- **Excerpt**

PBGC next argues that its claims are entitled to the priority given to "any tax . . . incurred by the estate" post-petition. 11 U.S.C. § 503(b) (1) (B). Pursuant to 11 U.S.C. § 507(a) (7), ERISA claims are not found on the list of taxes entitled to priority in reorganization. Priority status is expressly available for ERISA claims only in a Chapter 7 liquidation. See H.R.Rep. No. 595, 95th Cong., 1st Sess. 382 (1977); Sen. Rep. No. 989, 95th Cong., 2d Sess. 96 (1978), U.S.Code Cong. & Admin.News 1978, pp. 5787, 5882, 6338 (legislative history to 11 U.S.C. § 724 explicitly states that the provision should apply to ERISA liens in a liquidation). If Congress wanted the provision to apply outside of Chapter 7, it would have so indicated.

In the alternative, PBGC asserts that its claims are entitled priority lien status. ERISA provides that there shall be a lien in favor of PBGC upon all property and rights to property belonging to any person who neglects or refuses to pay, after demand, the amount of such employer liability. 29 U.S.C. § 1368(a). The statute further provides that the lien arises on the date of termination of the plan and "shall be treated in the same manner as a tax due and owing to the United States for purposes of Title 11 or section 3713(a) of Title 31." 29 U.S.C. §§ 1368(b) and 1368(c) (2). PBGC's arguments are unavailing because creation of a lien would violate the stay provisions of the Code.

As aforementioned, PBGC's claims arose pre-petition and were contingent upon plan termination on the date the bankruptcy petition was filed. ERISA provides that a lien shall arise if the employer "neglect[s] or refuse[s] to pay, after demand, the amount of such liability. . . ." 29 U.S.C. § 1368(a). The demand is a condition precedent to the creation of the lien. Indeed, PBGC's claims never ripened into liens because such demand was not possible in light of the stay provisions of the Bankruptcy Code. 11 U.S.C. §§ 362(a) (1), (a) (5) and 362(a) (6). Specifically, § 362(a) (4) stays "any act to create, perfect, or enforce any lien against property of the estate." See In re Parr Meadows Racing Ass'n, Inc., 880 F.2d 1540, 1545 (2d Cir.1989) ("[e]ven if it were possible to create and perfect a lien without any action by the [taxing authority], that lien, attaching to the property postpetition, would still violate the automatic stay."), cert. denied sub nom., Suffolk County Treasurer v. Barr, ___ U.S. ___, 110 S. Ct. 869, 107 L. Ed. 2d 953 (1990).

IV. The Seventy-Five Percent Statutory Limit

ERISA limits the amount that PBGC can recover on an employer liability *698 claim by an amount consisting of the employer's net worth. 29 U.S.C. § 1362(b) (1986). PBGC's employer liability claims normally include the total amount of the unfunded guaranteed benefits under a plan. Id. However, if those claims exceed the net worth of the employer, then the employer liability is reduced to the greater of (1) 30% of the collective net worth of the employer, or (2) 75% of the total amount of unfunded guaranteed benefits. Id. If an employer claims that 30% of its net worth is less than the plan asset insufficiency, the employer must submit to PBGC an estimate of its net worth and certain other related information within 120 days of the plan termination date. 29 C.F.R. § 2622.6(a). PBGC then makes a net worth determination of the plan sponsor. 29 U.S.C. §§ 1362(d) (1) (B) and (C).

- **Data section**

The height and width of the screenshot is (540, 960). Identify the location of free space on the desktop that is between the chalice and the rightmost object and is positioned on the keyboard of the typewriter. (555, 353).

- **Work instructions**
(A) Answer these questions using the excerpt on PBGC's claims in bankruptcy:
(i) In which kind of bankruptcy case is priority status expressly available for ERISA claims?
(ii) On what date does the ERISA lien in favor of PBGC arise?
(iii) Within how many days of the plan termination date must the employer submit an estimate of its net worth?
(B) Carry on the excerpt on PBGC's claims in bankruptcy, starting after its final sentence.

- **Results for the exercise**
(A)
(i) A Chapter 7 liquidation.
(ii) The date of termination of the plan.
(iii) Within 120 days.

(B)
PBGC argues that although LTV claimed the net worth limitation, its failure to submit net worth estimates waived the seventy-five percent limit. However, there is nothing in the statutory language of ERISA to support this position. Accordingly, PBGC must recalculate its claims, giving effect to the limits upon receipt of the necessary information from LTV.

V. Exclusion of Duplicative Claims

PBGC, in its individual capacity, has asserted claims for plan asset insufficiency, based on the amount by which the present value of the guaranteed benefits of the pension plans exceeds the value of the assets of the plans. A large portion of this excess is due to the fact that there has been as yet no recovery on the pension plan's unpaid contributions owed by the employer. PBGC has also asserted claims in its role as successor plan trustee,[9] for unpaid contribution claims.

LTV argues that for every dollar of unpaid contribution to the plan, PBGC is asserting claims for two dollars: one dollar claim by PBGC, in its individual capacity, for each dollar of unpaid contribution as creating a plan asset insufficiency; and one dollar claim by PBGC, in its capacity as a successor plan trustee. PBGC asserts that its claims are but estimates, adjustable upon resolution of the contribution claims.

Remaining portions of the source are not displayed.